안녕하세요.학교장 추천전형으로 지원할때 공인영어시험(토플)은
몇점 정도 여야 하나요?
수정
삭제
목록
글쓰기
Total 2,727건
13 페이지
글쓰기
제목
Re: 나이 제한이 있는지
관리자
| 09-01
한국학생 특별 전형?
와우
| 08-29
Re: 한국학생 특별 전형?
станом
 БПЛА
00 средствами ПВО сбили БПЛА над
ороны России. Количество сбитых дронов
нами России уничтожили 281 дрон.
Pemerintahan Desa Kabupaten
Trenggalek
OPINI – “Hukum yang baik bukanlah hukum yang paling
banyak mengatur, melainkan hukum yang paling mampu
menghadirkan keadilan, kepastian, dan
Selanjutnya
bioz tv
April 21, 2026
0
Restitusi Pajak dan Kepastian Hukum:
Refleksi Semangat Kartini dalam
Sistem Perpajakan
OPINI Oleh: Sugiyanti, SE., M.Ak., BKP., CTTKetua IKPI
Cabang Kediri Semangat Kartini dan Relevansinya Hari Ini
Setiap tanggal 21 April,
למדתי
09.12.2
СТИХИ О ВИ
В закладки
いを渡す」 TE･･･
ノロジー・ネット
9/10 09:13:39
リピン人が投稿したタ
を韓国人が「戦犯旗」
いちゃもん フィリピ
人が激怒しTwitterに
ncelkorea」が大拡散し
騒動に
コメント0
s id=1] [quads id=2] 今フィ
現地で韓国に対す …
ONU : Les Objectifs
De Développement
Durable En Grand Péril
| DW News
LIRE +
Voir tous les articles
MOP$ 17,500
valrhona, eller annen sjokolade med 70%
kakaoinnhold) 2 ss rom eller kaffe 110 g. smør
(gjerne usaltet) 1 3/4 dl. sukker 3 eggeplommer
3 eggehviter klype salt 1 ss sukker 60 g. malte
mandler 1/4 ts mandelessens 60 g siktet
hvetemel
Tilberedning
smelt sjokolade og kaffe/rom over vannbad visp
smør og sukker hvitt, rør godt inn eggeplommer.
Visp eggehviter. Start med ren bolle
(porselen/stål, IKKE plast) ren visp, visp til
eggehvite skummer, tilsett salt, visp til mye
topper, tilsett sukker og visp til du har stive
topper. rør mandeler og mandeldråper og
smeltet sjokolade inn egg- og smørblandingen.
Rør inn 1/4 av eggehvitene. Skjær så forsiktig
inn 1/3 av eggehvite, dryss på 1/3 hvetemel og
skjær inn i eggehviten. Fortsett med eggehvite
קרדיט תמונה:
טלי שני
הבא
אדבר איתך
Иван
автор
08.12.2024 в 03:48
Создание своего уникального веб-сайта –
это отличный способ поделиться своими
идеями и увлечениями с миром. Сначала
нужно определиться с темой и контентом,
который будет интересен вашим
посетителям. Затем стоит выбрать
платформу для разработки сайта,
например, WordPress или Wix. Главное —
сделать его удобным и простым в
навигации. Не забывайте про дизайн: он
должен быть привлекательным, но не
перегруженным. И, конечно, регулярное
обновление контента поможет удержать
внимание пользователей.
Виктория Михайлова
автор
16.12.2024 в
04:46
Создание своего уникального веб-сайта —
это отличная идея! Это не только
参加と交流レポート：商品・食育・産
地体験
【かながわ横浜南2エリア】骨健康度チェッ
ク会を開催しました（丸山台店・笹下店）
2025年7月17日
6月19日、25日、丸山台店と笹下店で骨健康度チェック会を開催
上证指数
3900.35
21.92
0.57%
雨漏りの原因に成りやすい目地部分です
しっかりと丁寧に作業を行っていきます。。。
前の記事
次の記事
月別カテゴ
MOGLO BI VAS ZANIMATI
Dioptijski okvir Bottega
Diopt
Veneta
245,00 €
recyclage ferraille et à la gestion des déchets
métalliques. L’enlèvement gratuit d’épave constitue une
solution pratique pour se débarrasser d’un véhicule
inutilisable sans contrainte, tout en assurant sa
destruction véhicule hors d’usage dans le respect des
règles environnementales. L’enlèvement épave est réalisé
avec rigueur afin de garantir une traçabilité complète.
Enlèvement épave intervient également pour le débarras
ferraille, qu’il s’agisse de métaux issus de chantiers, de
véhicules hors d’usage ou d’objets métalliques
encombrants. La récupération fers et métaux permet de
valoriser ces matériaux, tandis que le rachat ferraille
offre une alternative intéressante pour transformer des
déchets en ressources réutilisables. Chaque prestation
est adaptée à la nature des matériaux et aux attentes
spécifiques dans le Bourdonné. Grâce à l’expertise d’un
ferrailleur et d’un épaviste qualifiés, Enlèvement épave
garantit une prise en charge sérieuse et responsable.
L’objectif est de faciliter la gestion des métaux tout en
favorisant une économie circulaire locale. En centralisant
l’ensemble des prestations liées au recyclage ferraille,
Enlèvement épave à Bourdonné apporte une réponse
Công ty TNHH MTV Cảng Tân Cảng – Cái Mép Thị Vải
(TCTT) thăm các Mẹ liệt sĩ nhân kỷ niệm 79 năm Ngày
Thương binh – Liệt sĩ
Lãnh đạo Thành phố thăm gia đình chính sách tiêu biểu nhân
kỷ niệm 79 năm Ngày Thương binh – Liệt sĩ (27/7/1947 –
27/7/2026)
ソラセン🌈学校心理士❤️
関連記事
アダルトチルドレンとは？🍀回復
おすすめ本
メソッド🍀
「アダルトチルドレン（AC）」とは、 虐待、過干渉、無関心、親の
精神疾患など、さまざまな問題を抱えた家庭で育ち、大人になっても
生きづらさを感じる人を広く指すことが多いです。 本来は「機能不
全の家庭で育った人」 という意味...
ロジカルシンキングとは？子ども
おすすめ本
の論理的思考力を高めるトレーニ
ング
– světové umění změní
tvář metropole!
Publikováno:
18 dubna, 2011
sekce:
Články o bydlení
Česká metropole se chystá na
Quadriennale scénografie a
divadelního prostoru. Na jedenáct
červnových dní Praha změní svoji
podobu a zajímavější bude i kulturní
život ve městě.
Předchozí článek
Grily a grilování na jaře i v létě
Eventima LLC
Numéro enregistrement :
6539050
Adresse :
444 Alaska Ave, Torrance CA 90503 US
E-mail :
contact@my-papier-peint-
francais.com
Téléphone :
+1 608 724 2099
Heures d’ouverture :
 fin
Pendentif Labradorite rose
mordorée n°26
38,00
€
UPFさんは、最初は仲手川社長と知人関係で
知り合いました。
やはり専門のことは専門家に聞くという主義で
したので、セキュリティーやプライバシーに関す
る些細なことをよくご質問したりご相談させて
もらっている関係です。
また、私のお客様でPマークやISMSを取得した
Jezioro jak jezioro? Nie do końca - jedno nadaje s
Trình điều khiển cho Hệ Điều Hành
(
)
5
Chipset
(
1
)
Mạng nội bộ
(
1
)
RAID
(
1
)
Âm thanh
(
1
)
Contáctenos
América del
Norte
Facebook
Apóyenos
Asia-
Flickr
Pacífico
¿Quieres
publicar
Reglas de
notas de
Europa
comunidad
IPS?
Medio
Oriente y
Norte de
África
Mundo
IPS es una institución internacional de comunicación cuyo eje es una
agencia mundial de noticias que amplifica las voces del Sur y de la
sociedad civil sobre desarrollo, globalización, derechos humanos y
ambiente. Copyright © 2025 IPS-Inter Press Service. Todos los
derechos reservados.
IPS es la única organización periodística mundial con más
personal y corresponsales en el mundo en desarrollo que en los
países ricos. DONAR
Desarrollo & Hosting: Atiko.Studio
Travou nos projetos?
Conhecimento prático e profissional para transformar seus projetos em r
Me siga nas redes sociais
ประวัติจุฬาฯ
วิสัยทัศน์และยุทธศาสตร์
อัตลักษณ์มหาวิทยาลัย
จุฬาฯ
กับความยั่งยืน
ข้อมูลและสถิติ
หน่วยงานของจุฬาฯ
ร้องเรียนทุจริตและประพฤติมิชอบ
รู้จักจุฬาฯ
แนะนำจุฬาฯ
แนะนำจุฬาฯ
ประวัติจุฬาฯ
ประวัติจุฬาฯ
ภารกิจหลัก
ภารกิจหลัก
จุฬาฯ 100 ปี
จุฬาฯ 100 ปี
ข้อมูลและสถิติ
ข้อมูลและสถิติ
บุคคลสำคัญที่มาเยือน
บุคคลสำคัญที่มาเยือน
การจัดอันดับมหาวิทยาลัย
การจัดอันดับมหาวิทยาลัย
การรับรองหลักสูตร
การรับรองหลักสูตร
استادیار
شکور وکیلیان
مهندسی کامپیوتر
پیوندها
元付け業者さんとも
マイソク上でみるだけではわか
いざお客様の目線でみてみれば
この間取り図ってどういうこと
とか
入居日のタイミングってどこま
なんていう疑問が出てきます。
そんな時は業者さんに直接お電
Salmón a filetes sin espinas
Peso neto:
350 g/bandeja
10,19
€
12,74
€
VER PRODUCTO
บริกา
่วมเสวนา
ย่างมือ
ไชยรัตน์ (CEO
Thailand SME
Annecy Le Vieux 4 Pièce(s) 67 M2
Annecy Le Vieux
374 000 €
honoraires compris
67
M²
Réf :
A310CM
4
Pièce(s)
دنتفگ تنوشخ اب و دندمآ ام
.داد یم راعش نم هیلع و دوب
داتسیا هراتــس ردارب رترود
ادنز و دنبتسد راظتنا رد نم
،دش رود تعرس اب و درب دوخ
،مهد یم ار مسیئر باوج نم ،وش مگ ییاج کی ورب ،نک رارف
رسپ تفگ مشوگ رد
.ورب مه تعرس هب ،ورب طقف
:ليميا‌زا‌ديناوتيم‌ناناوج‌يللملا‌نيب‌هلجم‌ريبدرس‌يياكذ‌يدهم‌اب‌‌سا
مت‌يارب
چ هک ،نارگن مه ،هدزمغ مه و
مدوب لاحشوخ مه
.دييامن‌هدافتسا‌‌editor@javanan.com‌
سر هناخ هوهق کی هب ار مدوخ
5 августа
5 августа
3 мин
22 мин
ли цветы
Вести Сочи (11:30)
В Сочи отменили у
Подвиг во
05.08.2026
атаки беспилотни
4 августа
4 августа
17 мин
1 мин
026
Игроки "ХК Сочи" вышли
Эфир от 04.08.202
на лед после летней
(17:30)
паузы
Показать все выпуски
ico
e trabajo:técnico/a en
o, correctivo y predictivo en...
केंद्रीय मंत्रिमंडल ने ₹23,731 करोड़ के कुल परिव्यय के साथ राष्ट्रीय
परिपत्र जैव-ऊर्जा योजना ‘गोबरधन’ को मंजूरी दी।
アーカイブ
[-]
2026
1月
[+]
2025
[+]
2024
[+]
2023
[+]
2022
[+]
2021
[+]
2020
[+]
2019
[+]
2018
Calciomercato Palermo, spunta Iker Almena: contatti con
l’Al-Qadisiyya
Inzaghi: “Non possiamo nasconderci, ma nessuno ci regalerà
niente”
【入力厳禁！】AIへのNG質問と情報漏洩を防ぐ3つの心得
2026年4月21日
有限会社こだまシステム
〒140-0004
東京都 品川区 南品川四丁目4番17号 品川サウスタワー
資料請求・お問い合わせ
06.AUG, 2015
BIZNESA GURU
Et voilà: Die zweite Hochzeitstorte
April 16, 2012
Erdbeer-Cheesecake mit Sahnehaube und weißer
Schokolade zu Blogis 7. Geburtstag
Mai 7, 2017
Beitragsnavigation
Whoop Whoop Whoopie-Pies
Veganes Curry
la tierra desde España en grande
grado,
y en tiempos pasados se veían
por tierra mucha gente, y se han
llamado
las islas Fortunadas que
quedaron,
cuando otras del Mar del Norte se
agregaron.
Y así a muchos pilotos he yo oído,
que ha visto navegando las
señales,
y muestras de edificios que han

--- Task objective ---
Retype every line of the listing, word for word, from its opening line to the line that holds "Restitusi Pajak dan", and include that last line too.

--- Written reply ---
안녕하세요.학교장 추천전형으로 지원할때 공인영어시험(토플)은
몇점 정도 여야 하나요?
수정
삭제
목록
글쓰기
Total 2,727건
13 페이지
글쓰기
제목
Re: 나이 제한이 있는지
관리자
| 09-01
한국학생 특별 전형?
와우
| 08-29
Re: 한국학생 특별 전형?
станом
 БПЛА
00 средствами ПВО сбили БПЛА над
ороны России. Количество сбитых дронов
нами России уничтожили 281 дрон.
Pemerintahan Desa Kabupaten
Trenggalek
OPINI – “Hukum yang baik bukanlah hukum yang paling
banyak mengatur, melainkan hukum yang paling mampu
menghadirkan keadilan, kepastian, dan
Selanjutnya
bioz tv
April 21, 2026
0
Restitusi Pajak dan Kepastian Hukum:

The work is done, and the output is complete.